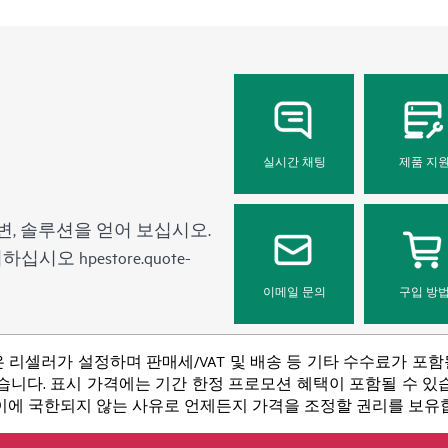
실시간 채팅
제품 지
변, 솔루션을 얻어 보십시오.
문의하십시오
hpestore.quote-
이메일 문의
구입 방
 리셀러가 설정하며 판매세/VAT 및 배송 등 기타 수수료가 포
니다. 표시 가격에는 기간 한정 프로모션 혜택이 포함될 수 있습니
 이에 국한되지 않는 사유로 언제든지 가격을 조정할 권리를 보유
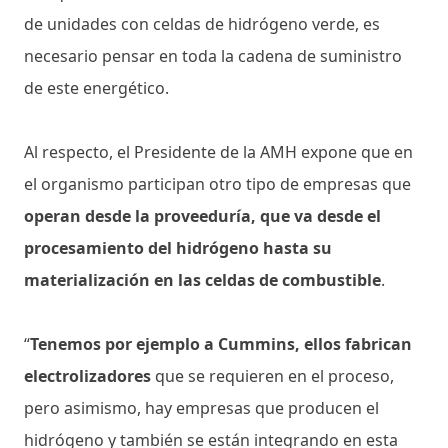
de unidades con celdas de hidrógeno verde, es
necesario pensar en toda la cadena de suministro
de este energético.
Al respecto, el Presidente de la AMH expone que en
el organismo participan otro tipo de empresas que
operan desde la proveeduría, que va desde el
procesamiento del hidrógeno hasta su
materialización en las celdas de combustible
.
“
Tenemos por ejemplo a Cummins, ellos fabrican
electrolizadores
que se requieren en el proceso,
pero asimismo, hay empresas que producen el
hidrógeno y también se están integrando en esta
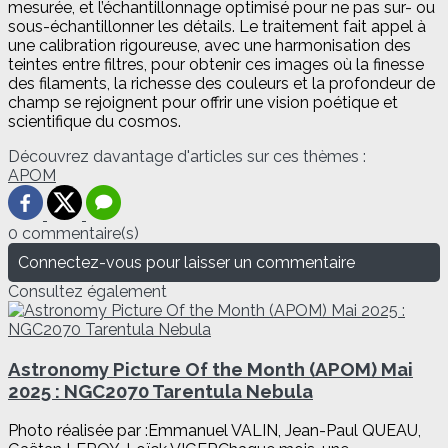
mesurée, et l’échantillonnage optimisé pour ne pas sur- ou
sous-échantillonner les détails. Le traitement fait appel à
une calibration rigoureuse, avec une harmonisation des
teintes entre filtres, pour obtenir ces images où la finesse
des filaments, la richesse des couleurs et la profondeur de
champ se rejoignent pour offrir une vision poétique et
scientifique du cosmos.
Découvrez davantage d'articles sur ces thèmes :
APOM
0 commentaire(s)
Connectez-vous pour laisser un commentaire
Consultez également
Astronomy Picture Of the Month (APOM) Mai
2025 : NGC2070 Tarentula Nebula
Photo réalisée par :Emmanuel VALIN, Jean-Paul QUEAU,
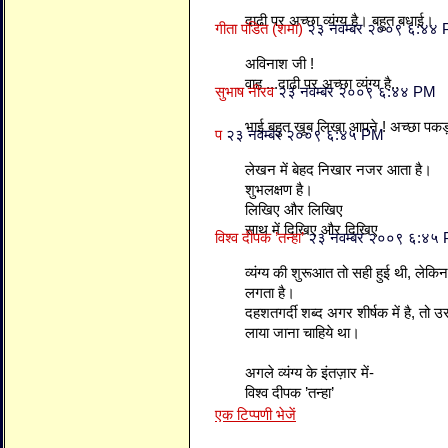
दाढी पर अच्छा व्यंग्य है। बहुत बधाई।
गीता पंडित (शमा)
२३ नवम्बर २००९ ६:४४
अविनाश जी !
वाह ...दाढी पर अच्छा व्यंग्य है..
सुभाष नीरव
२३ नवम्बर २००९ ६:४४ PM
भाई बहुत खूब लिखा आपने ! अच्छा पक
प
२३ नवम्बर २००९ ६:४५ PM
लेखन में बेहद निखार नजर आता है।
शुभलक्षण है।
लिखिए और लिखिए
साथ में दिखिए और दिखिए
विश्व दीपक ’तन्हा’
२३ नवम्बर २००९ ६:४५
व्यंग्य की शुरूआत तो सही हुई थी, 
लगता है।
दहशतगर्दी शब्द अगर शीर्षक में है, तो 
लाया जाना चाहिये था।
अगले व्यंग्य के इंतज़ार में-
विश्व दीपक ’तन्हा’
एक टिप्पणी भेजें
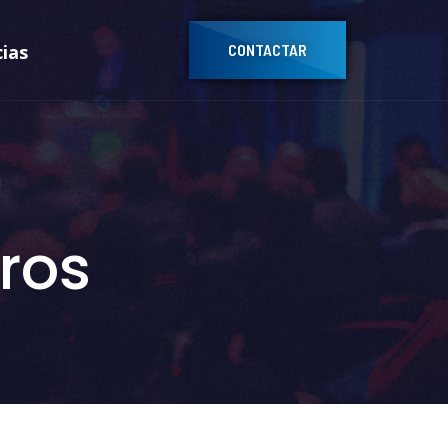
cias
CONTACTAR
ros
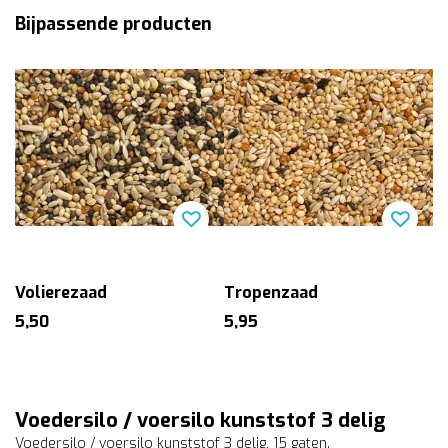
Bijpassende producten
Volierezaad
Tropenzaad
5,50
5,95
Voedersilo / voersilo kunststof 3 delig
Voedersilo / voersilo kunststof 3 delig, 15 gaten.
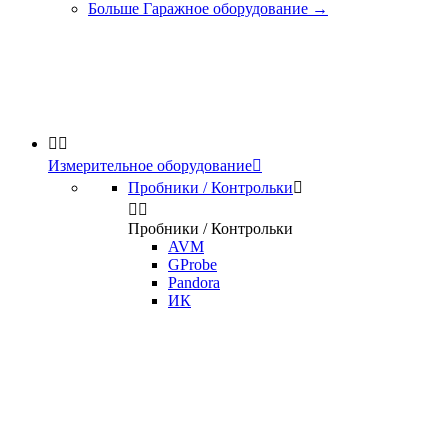
Больше Гаражное оборудование
→


Измерительное оборудование

Пробники / Контрольки



Пробники / Контрольки
AVM
GProbe
Pandora
ИК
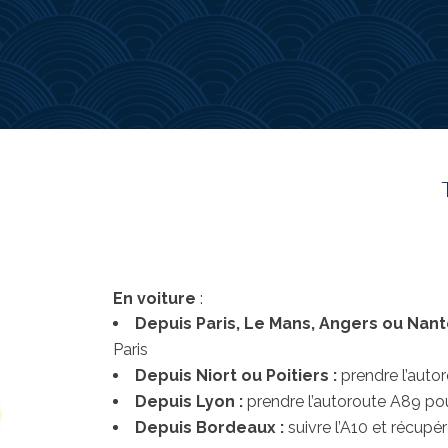
En voiture
:
Depuis Paris, Le Mans, Angers ou Nan
Paris
Depuis Niort ou Poitiers :
prendre l’auto
Depuis Lyon :
prendre l’autoroute A89 pou
Depuis Bordeaux :
suivre l’A10 et récupé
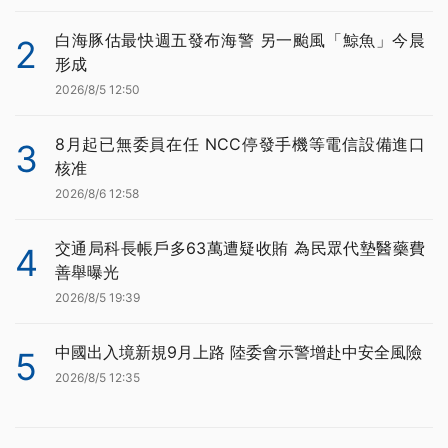
白海豚估最快週五發布海警 另一颱風「鯨魚」今晨
2
形成
2026/8/5 12:50
8月起已無委員在任 NCC停發手機等電信設備進口
3
核准
2026/8/6 12:58
交通局科長帳戶多63萬遭疑收賄 為民眾代墊醫藥費
4
善舉曝光
2026/8/5 19:39
中國出入境新規9月上路 陸委會示警增赴中安全風險
5
2026/8/5 12:35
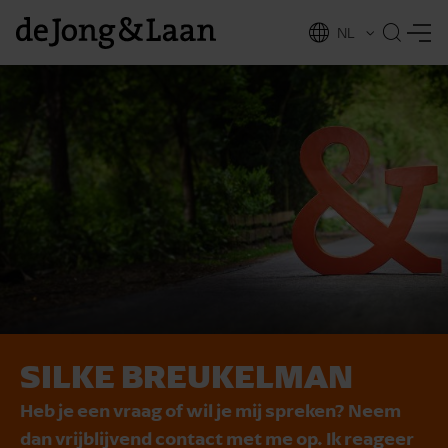
NL
EN
SILKE BREUKELMAN
vices
Heb je een vraag of wil je mij spreken? Neem
dan vrijblijvend contact met me op. Ik reageer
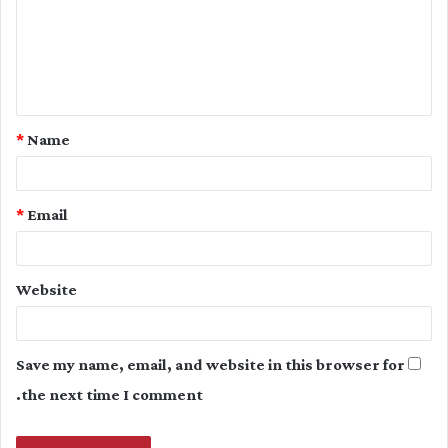
m
e
n
t
*
Name
*
*
Email
Website
Save my name, email, and website in this browser for
the next time I comment.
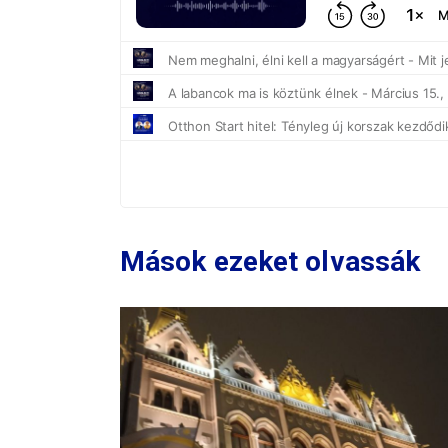
Mások ezeket olvassák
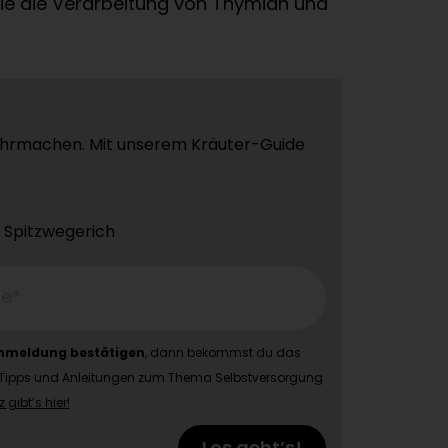
wie die Verarbeitung von Thymian und
wahrmachen. Mit unserem Kräuter-Guide
d Spitzwegerich
se*
Anmeldung bestätigen
, dann bekommst du das
-Mail Tipps und Anleitungen zum Thema Selbstversorgung
gibt’s hier!
Los geht’s!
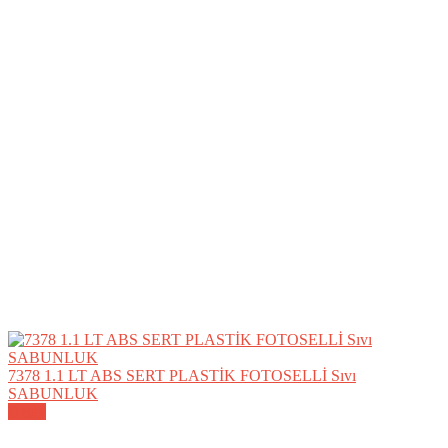
7378 1.1 LT ABS SERT PLASTİK FOTOSELLİ Sıvı
SABUNLUK
Detay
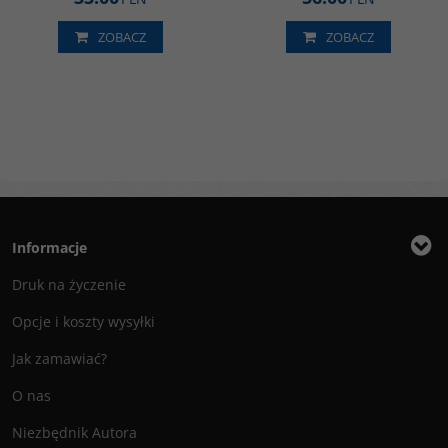
ZOBACZ
ZOBACZ
Informacje
Druk na życzenie
Opcje i koszty wysyłki
Jak zamawiać?
O nas
Niezbędnik Autora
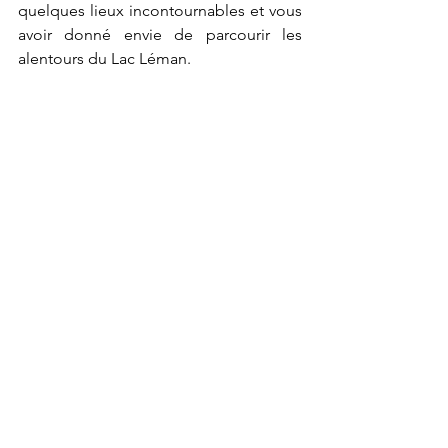
quelques lieux incontournables et vous 
avoir donné envie de parcourir les 
alentours du Lac Léman.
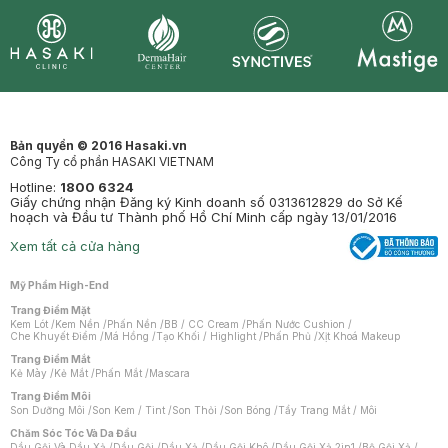
Synctives
Clinic
Dermahair
Mastige
Bản quyền © 2016 Hasaki.vn
Công Ty cổ phần HASAKI VIETNAM
Hotline:
1800 6324
Giấy chứng nhận Đăng ký Kinh doanh số 0313612829 do Sở Kế
hoạch và Đầu tư Thành phố Hồ Chí Minh cấp ngày 13/01/2016
Xem tất cả cửa hàng
Mỹ Phẩm High-End
Trang Điểm Mặt
Kem Lót
/
Kem Nền
/
Phấn Nền
/
BB / CC Cream
/
Phấn Nước Cushion
/
Che Khuyết Điểm
/
Má Hồng
/
Tạo Khối / Highlight
/
Phấn Phủ
/
Xịt Khoá Makeup
Trang Điểm Mắt
Kẻ Mày
/
Kẻ Mắt
/
Phấn Mắt
/
Mascara
Trang Điểm Môi
Son Dưỡng Môi
/
Son Kem / Tint
/
Son Thỏi
/
Son Bóng
/
Tẩy Trang Mắt / Môi
Chăm Sóc Tóc Và Da Đầu
Dầu Gội Và Dầu Xả
/
Dầu Gội
/
Dầu Xả
/
Dầu Gội Khô
/
Dầu Gội Xả 2in1
/
Bộ Gội Xả
/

Task brief: Reproduce the data from the line with "Bijpassende producten" to the line with "alentours du Lac Léman.", including both of those lines, with no changes. Leave the pictures out.

Result:
Bijpassende producten
Volierezaad
Tropenzaad
5,50
5,95
Voedersilo / voersilo kunststof 3 delig
Voedersilo / voersilo kunststof 3 delig, 15 gaten.
Больше Гаражное оборудование
→


Измерительное оборудование

Пробники / Контрольки



Пробники / Контрольки
AVM
GProbe
Pandora
ИК
En voiture
:
Depuis Paris, Le Mans, Angers ou Nan
Paris
Depuis Niort ou Poitiers :
prendre l’auto
Depuis Lyon :
prendre l’autoroute A89 pou
Depuis Bordeaux :
suivre l’A10 et récupé
白海豚估最快週五發布海警 另一颱風「鯨魚」今晨
2
形成
2026/8/5 12:50
8月起已無委員在任 NCC停發手機等電信設備進口
3
核准
2026/8/6 12:58
交通局科長帳戶多63萬遭疑收賄 為民眾代墊醫藥費
4
善舉曝光
2026/8/5 19:39
中國出入境新規9月上路 陸委會示警增赴中安全風險
5
2026/8/5 12:35
NL
EN
SILKE BREUKELMAN
vices
Heb je een vraag of wil je mij spreken? Neem
dan vrijblijvend contact met me op. Ik reageer
m
e
n
t
*
Name
*
*
Email
Website
Save my name, email, and website in this browser for
the next time I comment.
Mások ezeket olvassák
wie die Verarbeitung von Thymian und
wahrmachen. Mit unserem Kräuter-Guide
d Spitzwegerich
se*
Anmeldung bestätigen
, dann bekommst du das
-Mail Tipps und Anleitungen zum Thema Selbstversorgung
gibt’s hier!
Los geht’s!
7378 1.1 LT ABS SERT PLASTİK FOTOSELLİ Sıvı
SABUNLUK
Detay
ZOBACZ
ZOBACZ
Informacje
Druk na życzenie
Opcje i koszty wysyłki
Jak zamawiać?
O nas
Niezbędnik Autora
quelques lieux incontournables et vous 
avoir donné envie de parcourir les 
alentours du Lac Léman.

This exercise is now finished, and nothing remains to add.